◆ **The task**: Tally up the lines below that include the word "ثابت". Answer with the number alone.

START Data to examine

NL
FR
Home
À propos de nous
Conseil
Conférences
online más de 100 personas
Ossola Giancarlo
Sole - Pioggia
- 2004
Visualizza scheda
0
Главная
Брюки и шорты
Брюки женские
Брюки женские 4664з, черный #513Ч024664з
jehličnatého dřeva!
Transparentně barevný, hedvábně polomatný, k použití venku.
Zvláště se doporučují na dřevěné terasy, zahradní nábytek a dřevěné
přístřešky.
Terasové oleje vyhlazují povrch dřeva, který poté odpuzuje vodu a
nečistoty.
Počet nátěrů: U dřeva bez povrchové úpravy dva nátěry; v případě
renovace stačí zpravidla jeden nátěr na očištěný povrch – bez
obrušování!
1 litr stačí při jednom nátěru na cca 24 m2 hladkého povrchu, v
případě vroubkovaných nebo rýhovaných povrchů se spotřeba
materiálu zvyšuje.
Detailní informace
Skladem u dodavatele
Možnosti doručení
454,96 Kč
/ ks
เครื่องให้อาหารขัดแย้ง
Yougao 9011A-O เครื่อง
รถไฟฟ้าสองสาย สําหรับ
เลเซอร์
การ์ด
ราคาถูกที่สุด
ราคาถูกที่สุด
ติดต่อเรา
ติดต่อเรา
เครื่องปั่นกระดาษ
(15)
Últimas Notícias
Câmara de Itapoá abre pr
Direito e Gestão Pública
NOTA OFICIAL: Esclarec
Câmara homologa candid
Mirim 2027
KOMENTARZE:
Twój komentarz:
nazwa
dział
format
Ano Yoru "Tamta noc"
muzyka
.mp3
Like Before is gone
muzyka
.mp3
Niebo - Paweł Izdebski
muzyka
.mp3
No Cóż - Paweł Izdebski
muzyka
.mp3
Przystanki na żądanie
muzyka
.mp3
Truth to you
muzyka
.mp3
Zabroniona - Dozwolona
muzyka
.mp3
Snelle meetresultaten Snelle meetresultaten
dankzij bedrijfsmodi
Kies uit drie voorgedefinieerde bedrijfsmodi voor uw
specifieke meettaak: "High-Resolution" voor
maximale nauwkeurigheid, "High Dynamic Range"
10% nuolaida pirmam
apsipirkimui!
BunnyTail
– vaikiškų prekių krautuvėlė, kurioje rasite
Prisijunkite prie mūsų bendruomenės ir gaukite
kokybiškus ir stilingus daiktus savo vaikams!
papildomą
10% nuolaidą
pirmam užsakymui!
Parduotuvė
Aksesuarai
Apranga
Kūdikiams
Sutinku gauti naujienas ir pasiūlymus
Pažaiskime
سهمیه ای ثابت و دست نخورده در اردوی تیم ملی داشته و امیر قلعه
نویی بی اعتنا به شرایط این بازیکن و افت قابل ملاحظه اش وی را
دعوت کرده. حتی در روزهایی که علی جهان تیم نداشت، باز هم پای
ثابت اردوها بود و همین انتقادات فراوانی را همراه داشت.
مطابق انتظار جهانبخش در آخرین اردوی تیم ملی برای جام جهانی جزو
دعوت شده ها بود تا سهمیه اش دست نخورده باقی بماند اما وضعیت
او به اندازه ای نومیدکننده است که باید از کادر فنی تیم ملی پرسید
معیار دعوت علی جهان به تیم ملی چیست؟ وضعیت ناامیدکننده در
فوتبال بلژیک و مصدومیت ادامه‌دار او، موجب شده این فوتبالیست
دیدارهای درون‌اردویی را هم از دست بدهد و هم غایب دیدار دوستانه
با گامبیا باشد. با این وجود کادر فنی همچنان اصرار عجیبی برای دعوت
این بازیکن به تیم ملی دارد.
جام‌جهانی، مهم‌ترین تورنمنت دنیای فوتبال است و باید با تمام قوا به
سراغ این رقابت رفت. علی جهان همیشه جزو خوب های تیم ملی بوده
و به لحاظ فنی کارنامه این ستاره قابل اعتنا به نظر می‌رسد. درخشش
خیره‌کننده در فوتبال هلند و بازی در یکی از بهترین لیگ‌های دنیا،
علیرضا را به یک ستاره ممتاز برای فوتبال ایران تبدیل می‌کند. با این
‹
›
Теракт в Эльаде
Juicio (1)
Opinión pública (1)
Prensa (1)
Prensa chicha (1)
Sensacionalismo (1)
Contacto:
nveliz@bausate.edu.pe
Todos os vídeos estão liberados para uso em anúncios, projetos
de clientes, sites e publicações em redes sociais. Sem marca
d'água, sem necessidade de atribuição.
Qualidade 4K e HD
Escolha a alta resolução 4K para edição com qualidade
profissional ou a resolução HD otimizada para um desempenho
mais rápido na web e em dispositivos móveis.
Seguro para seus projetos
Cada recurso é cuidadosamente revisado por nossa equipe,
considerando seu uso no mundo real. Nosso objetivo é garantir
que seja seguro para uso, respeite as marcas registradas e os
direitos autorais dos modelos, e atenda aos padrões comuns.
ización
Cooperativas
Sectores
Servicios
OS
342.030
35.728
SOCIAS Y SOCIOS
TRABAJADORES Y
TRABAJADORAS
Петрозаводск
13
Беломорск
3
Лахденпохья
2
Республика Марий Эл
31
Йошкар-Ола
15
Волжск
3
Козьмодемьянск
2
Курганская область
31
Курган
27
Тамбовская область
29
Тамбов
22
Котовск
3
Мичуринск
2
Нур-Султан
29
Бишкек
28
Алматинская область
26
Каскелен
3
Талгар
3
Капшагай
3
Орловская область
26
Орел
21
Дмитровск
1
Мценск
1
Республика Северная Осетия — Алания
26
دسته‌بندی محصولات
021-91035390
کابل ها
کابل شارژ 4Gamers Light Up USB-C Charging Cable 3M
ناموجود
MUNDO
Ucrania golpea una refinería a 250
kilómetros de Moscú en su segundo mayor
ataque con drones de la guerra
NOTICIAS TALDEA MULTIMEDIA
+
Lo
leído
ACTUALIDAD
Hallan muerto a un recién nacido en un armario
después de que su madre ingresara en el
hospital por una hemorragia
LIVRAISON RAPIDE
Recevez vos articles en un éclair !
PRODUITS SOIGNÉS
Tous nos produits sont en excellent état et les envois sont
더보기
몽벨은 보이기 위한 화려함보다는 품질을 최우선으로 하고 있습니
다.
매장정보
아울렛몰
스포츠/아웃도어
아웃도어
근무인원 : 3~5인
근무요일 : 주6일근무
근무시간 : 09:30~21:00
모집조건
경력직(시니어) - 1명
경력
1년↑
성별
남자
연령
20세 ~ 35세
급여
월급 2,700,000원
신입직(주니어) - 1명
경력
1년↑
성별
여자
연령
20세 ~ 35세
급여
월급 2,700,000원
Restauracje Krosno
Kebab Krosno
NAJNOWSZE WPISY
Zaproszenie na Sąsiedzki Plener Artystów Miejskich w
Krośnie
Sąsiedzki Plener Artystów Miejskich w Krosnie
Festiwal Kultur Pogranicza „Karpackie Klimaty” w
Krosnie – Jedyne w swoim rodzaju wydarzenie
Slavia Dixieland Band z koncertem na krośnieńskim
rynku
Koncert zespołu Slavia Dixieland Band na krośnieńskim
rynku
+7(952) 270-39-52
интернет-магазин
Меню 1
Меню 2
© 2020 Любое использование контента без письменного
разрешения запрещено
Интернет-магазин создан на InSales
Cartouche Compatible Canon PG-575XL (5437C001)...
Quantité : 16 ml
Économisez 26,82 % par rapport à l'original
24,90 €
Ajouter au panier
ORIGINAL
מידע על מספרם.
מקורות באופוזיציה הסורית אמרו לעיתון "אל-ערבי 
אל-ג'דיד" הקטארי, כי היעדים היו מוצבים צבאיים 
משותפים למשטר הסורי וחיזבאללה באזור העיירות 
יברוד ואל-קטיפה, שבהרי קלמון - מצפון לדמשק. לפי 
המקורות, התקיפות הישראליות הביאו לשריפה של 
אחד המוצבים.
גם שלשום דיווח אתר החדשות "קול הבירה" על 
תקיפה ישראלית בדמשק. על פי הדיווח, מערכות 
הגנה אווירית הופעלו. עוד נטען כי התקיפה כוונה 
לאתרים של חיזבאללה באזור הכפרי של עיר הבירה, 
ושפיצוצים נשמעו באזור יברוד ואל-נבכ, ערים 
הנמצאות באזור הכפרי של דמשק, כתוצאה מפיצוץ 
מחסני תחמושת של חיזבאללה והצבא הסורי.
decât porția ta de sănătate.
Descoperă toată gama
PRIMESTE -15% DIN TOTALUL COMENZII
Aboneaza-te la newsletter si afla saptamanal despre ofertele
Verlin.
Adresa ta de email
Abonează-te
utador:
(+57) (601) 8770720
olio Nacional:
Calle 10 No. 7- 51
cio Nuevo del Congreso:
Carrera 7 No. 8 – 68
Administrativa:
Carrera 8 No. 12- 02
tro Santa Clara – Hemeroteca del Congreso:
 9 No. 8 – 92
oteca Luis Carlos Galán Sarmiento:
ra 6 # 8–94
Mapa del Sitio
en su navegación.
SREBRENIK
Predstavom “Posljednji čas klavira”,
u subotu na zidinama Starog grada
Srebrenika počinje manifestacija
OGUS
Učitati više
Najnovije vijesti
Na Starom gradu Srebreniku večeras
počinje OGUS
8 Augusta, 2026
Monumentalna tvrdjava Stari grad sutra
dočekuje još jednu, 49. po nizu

END Data to examine

◆ **Reply**: 2